Five short years ago the term NoSQL
was just beginning to take off, many NoSQL databases were pre version 1.0 and when, it came to the CAP tradeoff, choosing availability over consistency was in vogue. ACID was seen as an albatross to be tossed off and BASE was the way of the future. Fast forward to today and the community has matured, some of the hype has died down and distributed, fault tolerant transactions are moving into the fore as a new round of NoSQL databases seek to redefine our NoSQL expectations.
The march towards distributed, fault tolerant transactions started in ernest in the fall of 2012 when Google announced their Spanner database. Spanner is a globally distributed, fault tolerant, transactional NoSQL database; a collection of properties that had previously seemed to be a contradiction in terms. However, Google broke that misconception by announcing that they had had such a database in production for over a year.

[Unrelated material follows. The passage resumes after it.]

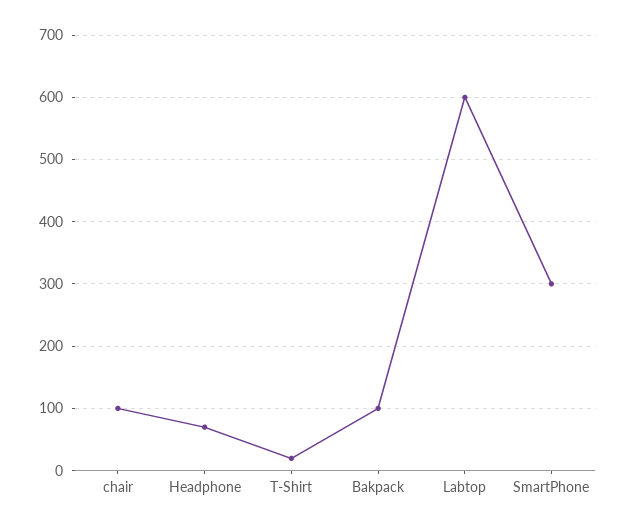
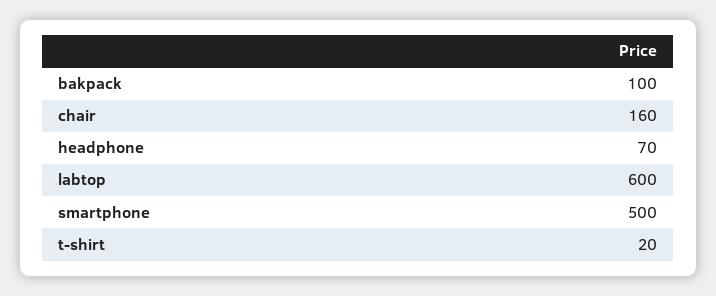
chair: 100 -> 160
SmartPhone: 300 -> 500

A few months after Google’s announcement, the HyperDex team quietly announced their Warp add-on which brought distributed, fault tolerant transactions to HyperDex. This marked the first readily available, open source implementation of such transactions. The tide was starting to shift but there was still a ways to go.
In May of 2013 Kyle Kingsbury gave his Jepsen talk at RICON. In his talk, Kingsbury exposed a wide range of weaknesses in various NoSQL databases under a variety of failure conditions. Even databases such as MongoDB and Redis, both of which are typically categorized as consistent databases, failed to live up to their promises. Kingsbury’s work pushed the community to focus on testing and formal designs and to better understand the tradeoffs when availability is chosen over consistency.
Amidst this concern over consistency, FoundationDB launched version 1.0 of their key-value store which marked the first proprietary NoSQL database with distributed, fault tolerant transactions. The FoundationDB team understood the necessity for rigorous testing and spoke passionately about Lithium, their testing framework, which enabled them to stand behind their ACID guarantees. Later they would run Jepsen against FoundationDB without any surprises.
More recently, 2014 saw the start of not one but two open source NoSQL databases with the explicit design goal of supporting distributed, fault tolerant transactions. Work on CockroachDB, which attempts to replicate Spanner’s geo-replicated transactions, got underway early in the year, while Treode released its initial 0.1 version in June. Both of these projects take formal design seriously and are pulling from a wide range of academic work in distributed systems.
The impact of these transactional databases is already being felt in the NoSQL world as we see consistent
NoSQL databases being driven to improve the strength of their guarantees. For instance there is increasing pressure on Redis to focus on formal designs and testing as it builds out its distributed capabilities. More recently, Tokutek released its new Ark consensus algorithim for MonogoDB. Ark is based on the Raft protocol and aims to fix known consistency issues in MongoDB.
While it is still very early days for Treode and CockroachDB there are already a number of companies using FoundationDB and HyperDex Warp in production. Distributed, fault tolerant transactions are here to stay in NoSQL and we will only see their impact on the landscape grow.